Now more than ever, parents and educators are searching for edTech products that target instructional gaps revealed during this past spring’s unprecedented dive into remote learning. For parents and teachers of students with special needs, identifying software for special needs education takes on even more urgency.
During remote learning, special educators must manage the unique needs of each of their students virtually while facing limitations to one-on-one instructional time. Students with special needs require structure, consistency, and differentiated support to reach their individual goals. Additional barriers, like family access to technology, prevent special needs students from receiving the consistent, immediate feedback they require to thrive.
In many ways, students with special needs are ideal edTech users. Through edTech products, students receive self-paced learning, immediate feedback, explicit instruction, and can even replay or reread content on their own time. When you ensure that your learning products are not just inclusive but accommodating to students with special needs, you improve usability for all learners.
Quite simply, everybody wins.
Evaluating Your edTech Tool Using Universal Design for Learning Principles
The UDL framework is based on the most frequent finding in educational research: every learner responds differently to instruction.
According to the Center for Applied Special Technology (CAST), UDL highlights individual differences and seeks to understand their impact on the learning process instead of ignoring variations as errors. Understanding these differences is critical to designing both effective instruction and impactful edTech products.
Applying a UDL framework to edTech products ensures that features align with educational best practices. This improves the UX for all students, while also being especially effective for students with special needs.
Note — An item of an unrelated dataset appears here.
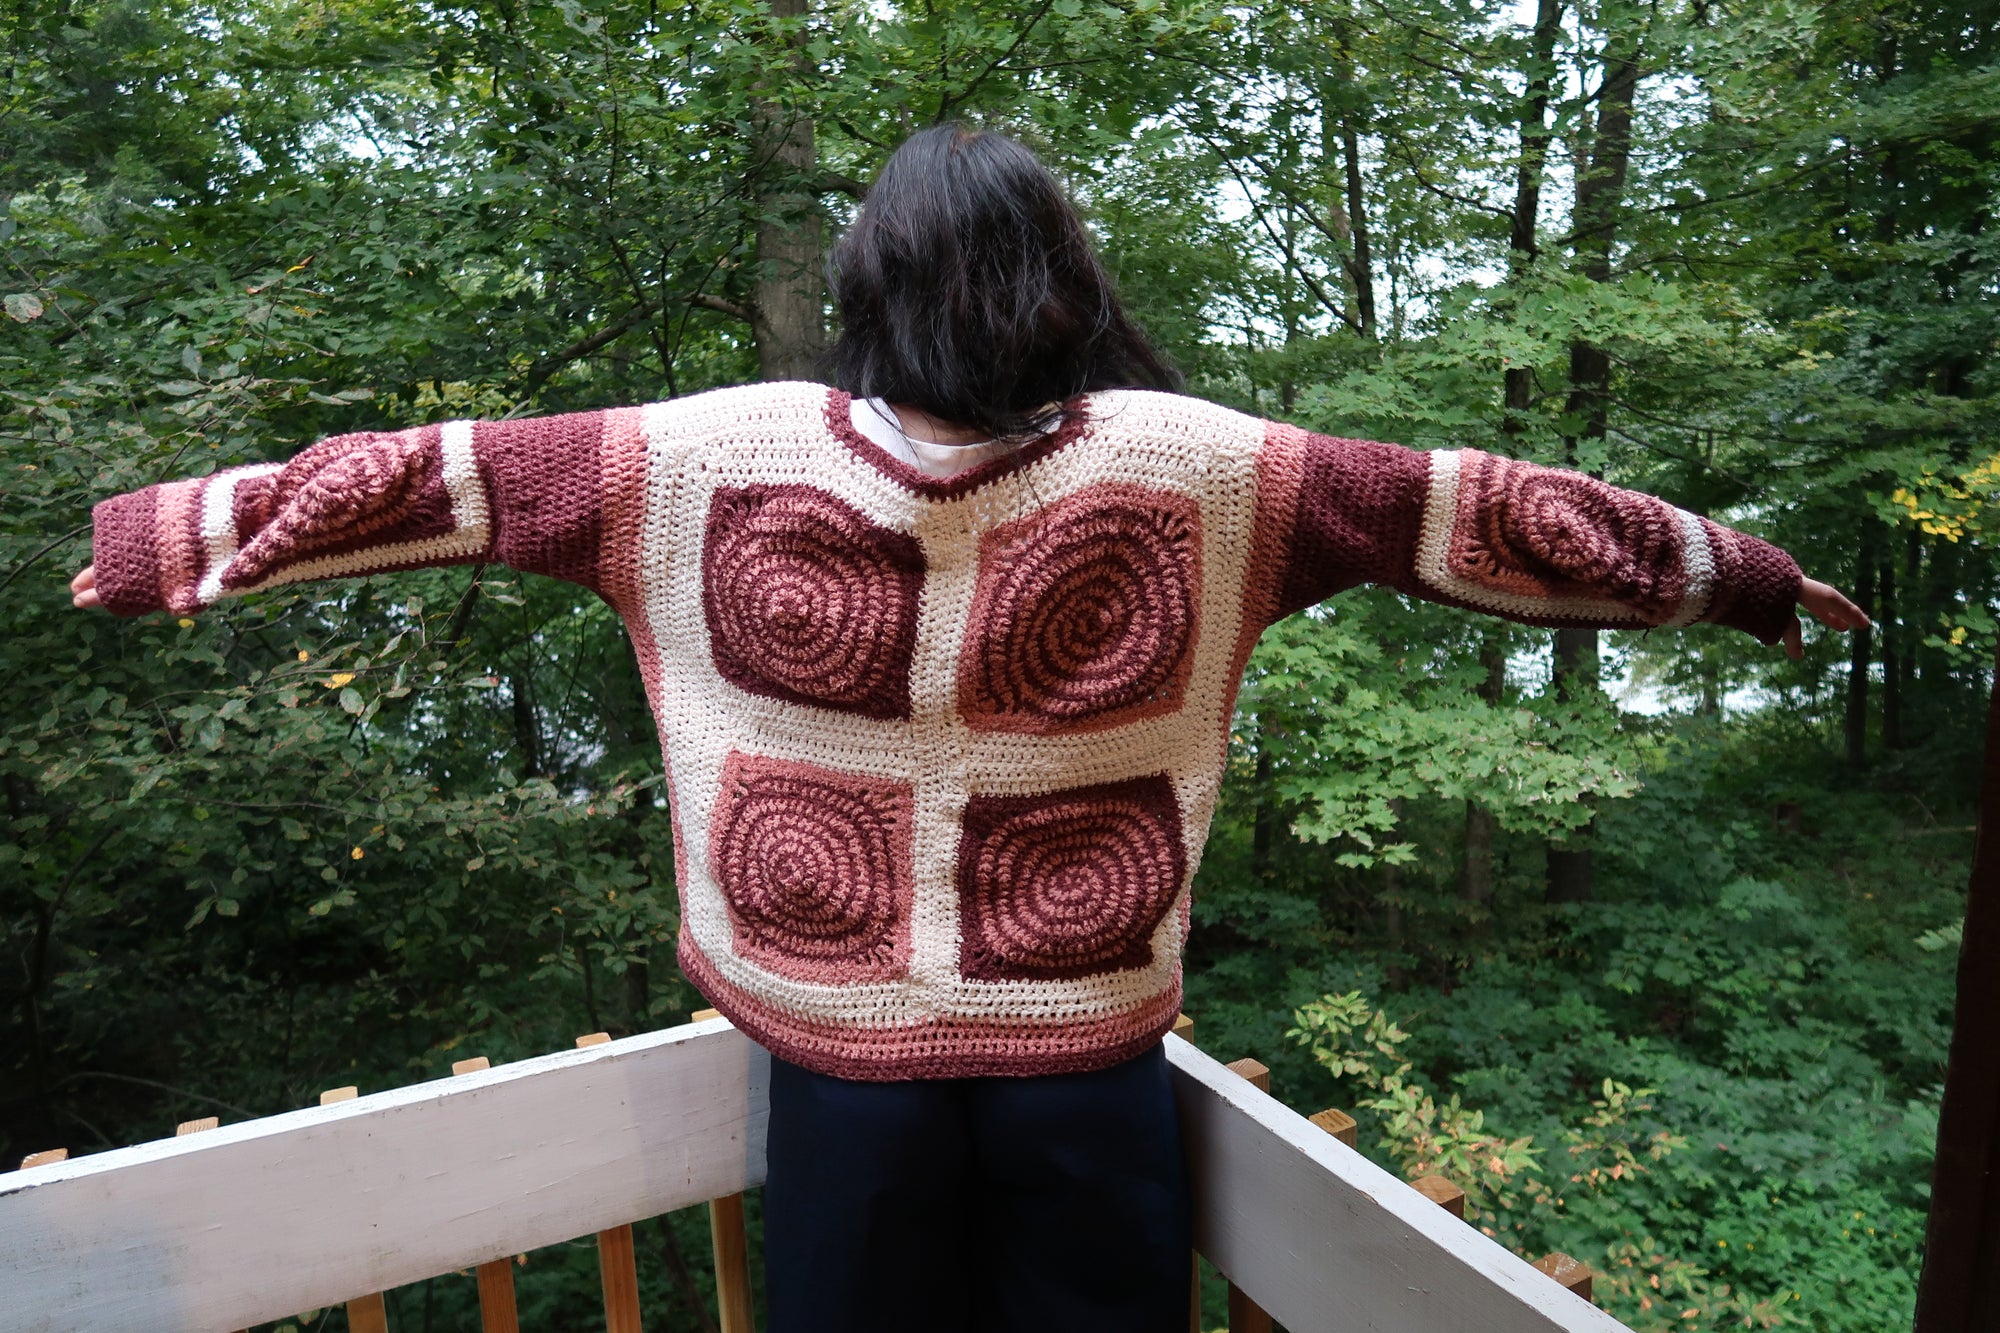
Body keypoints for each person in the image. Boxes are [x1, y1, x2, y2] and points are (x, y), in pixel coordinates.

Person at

UDL guidelines also support personalized learning, which is “tailored to [students’] individual needs, skills, and interests, and enable[s] them to take ownership of their learning.”*
Typically, edTech tools implement personalized learning and adaptive features effectively. Applying UDL guidelines can only strengthen these features and make them more accessible for all users.
How the UDL Framework Helps You Design Software for Special Needs Education
Meeting accessibility benchmarks is crucial in edTech, but there are additional benefits to using the UDL framework in product design. By meeting more students where they're at, you'll improve the UX for all of your users. After all, that's our goal as UX designers!
New to applying UDL principles to edTech tools?
We've broken down how providing multiple modes of engagement, means of representation, and means of action and expression will make your next learning tool more accessible for students with special needs.
Provide Multiple Modes of Engagement
- Maximize student choice and autonomy with customizable rewards and badges, as well as personalized color palettes, themes, or layouts. This is especially important for students with special needs who may have adverse reactions to specific colors. For example, students with autism spectrum disorder experience strong physical reactions to the color red.
- Design labels with clear graphics to address the needs of multiple learners at once.
Allow students to customize activity timing and sequencing.
- Increase self-advocacy by allowing students to set their own goals.
- Design opportunities for self-reflection and response. For example, create an informal post-activity "quick check" to allow students to assess their own comprehension and record any lingering questions to return to later.
- Include visual representations of activity flows, like task lists or timer visuals, to make the activity predictable.
- Include customizable options for alerts and tool tips for students who require support transitioning between activities.
Provide Multiple Means of Representation
- Beyond ensuring your product meets WCAG 2.1 and accessibility standards, there are additional considerations that optimize user experience for all learners:
- The ability to customize text size, volume, font, or notifications to offer appropriate presentation of materials for specific learners.
- The ability to customize reading levels for content. For example, high school students using an app to learn high school content may actually read at a first or second grade reading level.
- Captions and written transcripts for video and audio, as well as speech-to-text for spoken language.
- The ability to enable vibrations instead of sound effects or alerts, as well as alt text or spoken descriptions for images and animations.
- Build a vocabulary feature. With hover, click, or hyperlink interactions, a user can determine the meaning of unknown words.
- Ensure that critical information and vocabulary is available in first languages for students and provide the option to customize the language of the product's dictionary.
- Alleviate frustration for students who struggle to decode by utilizing audiobooks.
- Use explicit prompts for sequences or step-by-step instructions. As with design choices, written content should be clear enough for students on the spectrum who may struggle with metaphorical or playful language.
Provide Multiple Means of Action and Expression
- Design activities that allow students to solve problems using a variety of strategies.
- Utilize a gradual release model that scaffolds for students when they struggle with a specific activity or question. Provide immediate, explicit feedback when possible.
Whether you're rolling out new products for the fall or strengthening your existing tools, UDL principles are ideal benchmarks. The UDL framework helps you design accessible edTech software and support the learning goals of every student. After all, our goal as edTech designers should be to create accessible software that meets students where they are—no matter what their needs happen to be.